When I was a boy, I wanted to do boy scouts. I was probably 10 or so at the time, so when I went to the local scout group I was a "cub". I went to a single evening, was disillusioned, and never went back. When my mother asked why I didn't enjoy it I was unable to articulate it, but I think I finally have a handle on it.
Before I talk about why I was disillusioned, first I should mention my mental model of what a scout is. I had grown up on a diet of bookes like the Famous Five and the Hardy Boys. In these books the characters go around, have an adventure, and succeed due to logic, personal skills and planning. Speaking of planning, what is the boy scout motto? "Be Prepared". If you read the wikipedia page on Boy Scouts you find:
... program of informal education with an emphasis on practical outdoor activities, including camping, woodcraft, aquatics, hiking, backpacking ...And that sums up my view of the boy scounts, as it was and is. I went there to learn the things that school doesn't teach: to learn skills that would be useful and practical in the world around me.
So when I attended that single night of Cubs, what happened? We were divided into teams and played indoor cricket.
Can you see the distinction? I went expecting to learn skills, and instead played a "pointless" game. At the end of the evening when I mentioned to my mother that all we had done was play a game, she asked "what did you expect?" I have no idea what I said in response.
I'm sure some readers out there are going "but indoor cricket isn't so bad. They were probably teaching leadership skills or teamwork. Scouting isn't all about outdoor activities." Yeah, maybe. It was only one night. But there was nothing that occurred that evening that suggested to me that things may be different on other nights. There was nothing to suggest that Boy Scouts would ever be "skills focused."
It's worth mentioning that by this point our family was doing pretty serious hiking. Spending a few days in the outdoors was not foreign to me. My sister did Girl Guides for a while (months?) and was similarly disappointed. I have a memory of her coming home going "we learned to brush our teeth using a cup of water rather than a sink." In later discussions I remember my parents pointing out that if someones parents didn't take them hiking, then they'd never learn that sort of thing.
A couple years back I read a book "Shelters Shacks and Shanties" published
by one of the founders of the American Boy Scouts. (It's available on
Gutenberg). This book describes - to boys, how to shingle a building with
bark, how to build a foundation for a shelter on a marsh and warns about
the challenges of building an underground house.

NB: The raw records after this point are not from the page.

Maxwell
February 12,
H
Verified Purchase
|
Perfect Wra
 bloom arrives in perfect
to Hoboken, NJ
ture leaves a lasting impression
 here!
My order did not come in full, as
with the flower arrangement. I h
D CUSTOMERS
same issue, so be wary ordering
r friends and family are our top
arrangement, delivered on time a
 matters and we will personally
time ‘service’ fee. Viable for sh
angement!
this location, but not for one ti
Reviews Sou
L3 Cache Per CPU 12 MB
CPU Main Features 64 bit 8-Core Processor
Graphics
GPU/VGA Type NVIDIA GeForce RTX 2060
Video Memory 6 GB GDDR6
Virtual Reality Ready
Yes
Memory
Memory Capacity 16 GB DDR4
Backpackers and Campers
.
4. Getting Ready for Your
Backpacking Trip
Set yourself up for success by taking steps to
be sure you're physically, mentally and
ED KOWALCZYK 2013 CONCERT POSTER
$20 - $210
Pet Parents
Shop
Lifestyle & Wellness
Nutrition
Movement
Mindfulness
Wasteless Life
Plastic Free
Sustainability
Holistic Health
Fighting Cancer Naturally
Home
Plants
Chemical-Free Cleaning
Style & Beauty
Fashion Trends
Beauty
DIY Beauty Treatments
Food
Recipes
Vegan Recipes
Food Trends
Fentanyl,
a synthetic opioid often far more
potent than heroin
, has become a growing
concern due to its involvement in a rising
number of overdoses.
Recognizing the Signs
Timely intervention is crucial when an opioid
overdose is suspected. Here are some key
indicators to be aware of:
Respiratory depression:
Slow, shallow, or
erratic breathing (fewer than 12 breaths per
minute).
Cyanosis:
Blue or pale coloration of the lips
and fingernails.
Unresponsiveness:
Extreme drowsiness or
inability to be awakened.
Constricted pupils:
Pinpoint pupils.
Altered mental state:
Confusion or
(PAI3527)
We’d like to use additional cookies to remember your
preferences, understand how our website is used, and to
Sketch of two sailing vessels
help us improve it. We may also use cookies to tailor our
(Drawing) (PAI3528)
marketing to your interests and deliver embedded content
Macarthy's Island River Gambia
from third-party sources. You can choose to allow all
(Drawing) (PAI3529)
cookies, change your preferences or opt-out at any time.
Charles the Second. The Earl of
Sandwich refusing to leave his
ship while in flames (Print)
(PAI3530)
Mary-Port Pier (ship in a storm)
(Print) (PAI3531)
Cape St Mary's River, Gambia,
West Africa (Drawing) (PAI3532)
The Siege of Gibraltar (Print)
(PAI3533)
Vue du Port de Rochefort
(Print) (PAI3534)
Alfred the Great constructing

This is a book aimed at teenage boys!
There is a very very long way between playing indoor cricket and building a house on a swamp.
Fast forward a couple years and I did a "trainee ranger" course aimed at turning people into forest rangers. The very first day we went out and ... planted trees. Maybe it was aimed at adults, but at no point did we play games solely for "team building" or "leadership." Team-building and leadership training came in the form of being handed a radio and told to run a trapline.
So what would I have made me come back to boy scouts? What could they have done that evening? Pretty much anything that involved learning and my hands. Look at the list of boy scouts badges. 99% of them involve practical skills (and those that don't are all created > 50 years after the scouts movement was originated). Any of those would have sufficed.
So I never did boy scouts. But I spent last night sleeping in a shelter I built, after walking several kilometers off-track through dense bush. I knew the names of the birds both in Maori and English, and I knew some of the geology of the mountain I was walking over. I chatted to the farmer who owns some of the land I passed through, and was courteous to others I passed before I turned off-track.
Am I a boy scout? Nope. I'm a graduate trainee ranger, and at least in my mind, that is something better.